С минуту длилось молчание, капитан посматривал то на меня, то на Дэвида, который стоял перед ним с удрученным, но почтительным видом. Наконец, он сказал:
– Дэвид, я пришел просить у тебя прощения как человек, в том, что осудил тебя как судья, но я должен, непременно должен был сделать это.
– Я прекрасно знаю, что меня ждет, капитан. Смерть за смерть.
– Дэвид, – сказал капитан торжественно и печально, – поверь мне, преступление – всегда преступление перед Богом, виновный может укрыться от правосудия людского, но не укроется от правосудия Небесного. Скажи мне, Дэвид, скажи как перед Богом: мог ли я поступить иначе?
– Да, да, – вскрикнул Дэвид, – вы могли поступить иначе: вы могли быть безжалостны ко мне, как мистер Борк, и я бы умер в отчаянии, проклиная все на свете; я бы думал, что на земле нет сердца сострадательного, а вы, капитан, вы сделали для меня все, что только могли сделать. Заметив мое горе, вы прислали мистера Джона сказать, что отпустите меня, как только мы вернемся в Англию; когда вы вынуждены были наказать меня, хотя и знали, что я не виноват, вы смягчили наказание, а когда меня приговорили к смертной казни, вы пришли ко мне в тюрьму, капитан, вы утешили меня своим состраданием. Да, капитан, вы сделали для меня все, что могли, даже, может быть, больше, чем должны были. Ваше милосердие придает мне смелости сообщить вам последнюю свою просьбу.
– Говори, говори, проси, чего хочешь, – сказал капитан, протягивая к Дэвиду дрожащие руки.
– Мои дети, капитан! – воскликнул Дэвид, бросаясь к ногам почтенного капитана. – Мои бедные дети… Они выйдут из богадельни и вынуждены будут просить милостыню…
– Они станут моими детьми, – сказал Стенбау, прерывая его. – Не бойся, я постараюсь, чтобы они простили меня за то, что я отнял у них отца, как ты прощаешь меня за то, что я отнял у тебя детей. О жене твоей я тоже не забуду: вернувшись в Англию, я буду просить за нее короля и надеюсь, что за мою верную сорокалетнюю службу он не откажет мне.
– Благодарю, благодарю вас, капитан, – ответил Дэвид, разрыдавшись. – О, теперь, клянусь вам, я не боюсь больше смерти!.. Я даже благословляю ее, ведь у моей жены и детей теперь есть такой благородный покровитель! Ох, теперь, капитан, благодаря вам душа моя исполнена христианских чувств!.. Любовь моя усилилась, ненависть погасла, теперь я хотел бы видеть Борка рядом с вами и мистером Джоном, и, клянусь, я поцеловал бы руку, которая меня губит.
– Теперь скажи мне, Дэвид, не могу ли я еще что-нибудь для тебя сделать?
– Эти кандалы ужасно тяготят меня, капитан, я боюсь, что они не дадут мне спать, а мне нужно отдохнуть, чтобы не обессилеть завтра. Я хотел бы умереть с твердостью перед людьми, которые привыкли видеть смерть.
– Я велю сейчас же снять их с тебя. Не нужно ли тебе еще что-нибудь?
– Есть ли здесь священник?
– Я сейчас пришлю его тебе.
– Боб просит позволения прийти сюда и переночевать с ним, капитан, – сказал я.
– Боб может прийти и оставаться здесь, сколько хочет.
– Вы осыпаете меня милостями, капитан, – сказал Дэвид. – Сегодня я благодарю вас за это на земле, а завтра буду молиться за вас на небе.

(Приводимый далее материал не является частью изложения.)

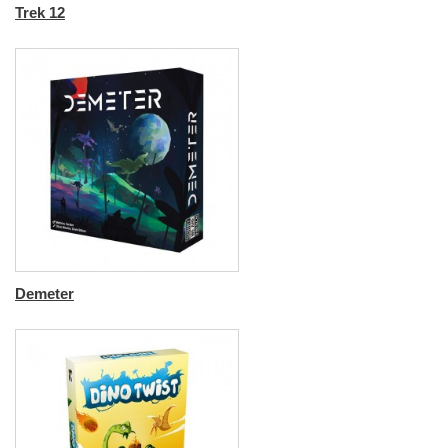
Trek 12
Demeter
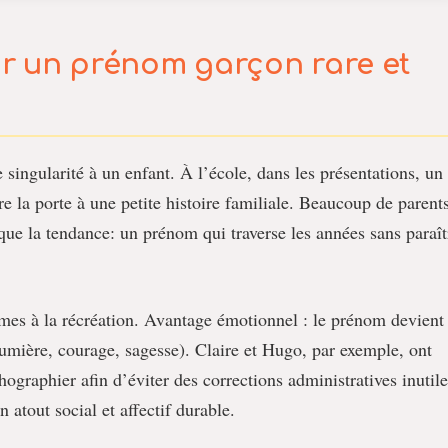
ur un
prénom garçon
rare
et
e singularité à un enfant. À l’école, dans les présentations, un
e la porte à une petite histoire familiale. Beaucoup de parent
que la tendance: un prénom qui traverse les années sans paraît
mes à la récréation. Avantage émotionnel : le prénom devient
lumière, courage, sagesse). Claire et Hugo, par exemple, ont
rthographier afin d’éviter des corrections administratives inutile
n atout social et affectif durable.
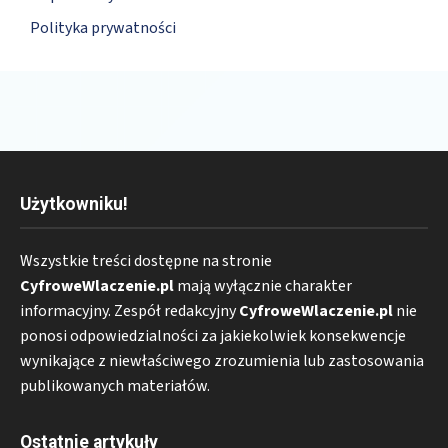
Polityka prywatności
Użytkowniku!
Wszystkie treści dostępne na stronie
CyfroweWlaczenie.pl
mają wyłącznie charakter
informacyjny. Zespół redakcyjny
CyfroweWlaczenie.pl
nie
ponosi odpowiedzialności za jakiekolwiek konsekwencje
wynikające z niewłaściwego zrozumienia lub zastosowania
publikowanych materiałów.
Ostatnie artykuły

Больше мы с капитаном не могли выдержать. Мы постучали в двери, тюремщик отворил, и мы ушли. Стенбау приказал, чтобы все, о чем просил Дэвид, было немедленно исполнено. Боб стоял в таком месте, где мы непременно должны были пройти. Ему хотелось поскорее узнать, согласен ли капитан с его желанием. Я сказал, что он может идти к Дэвиду, что им принесут в тюрьму ужин, вино и грог. Тут он так неожиданно и стремительно схватил и поцеловал мою руку, что я не успел ее вырвать.
Я должен был заступить на вахту в четыре часа и, следовательно, оставался на палубе до двух утра; все это время я не видел Боба и догадался, что он сидит с Дэвидом. В два часа меня сменили, и я пошел к тюрьме узнать, исполнены ли приказания капитана. Все было сделано: кандалы сняты, священник пробыл у Дэвида до часу и ушел только тогда, когда тот упросил его отдохнуть. Дэвид и Боб остались одни, я приложил ухо к дверям, чтобы послушать, спят ли они, но они еще не ложились, Боб утешал своего друга, как мог.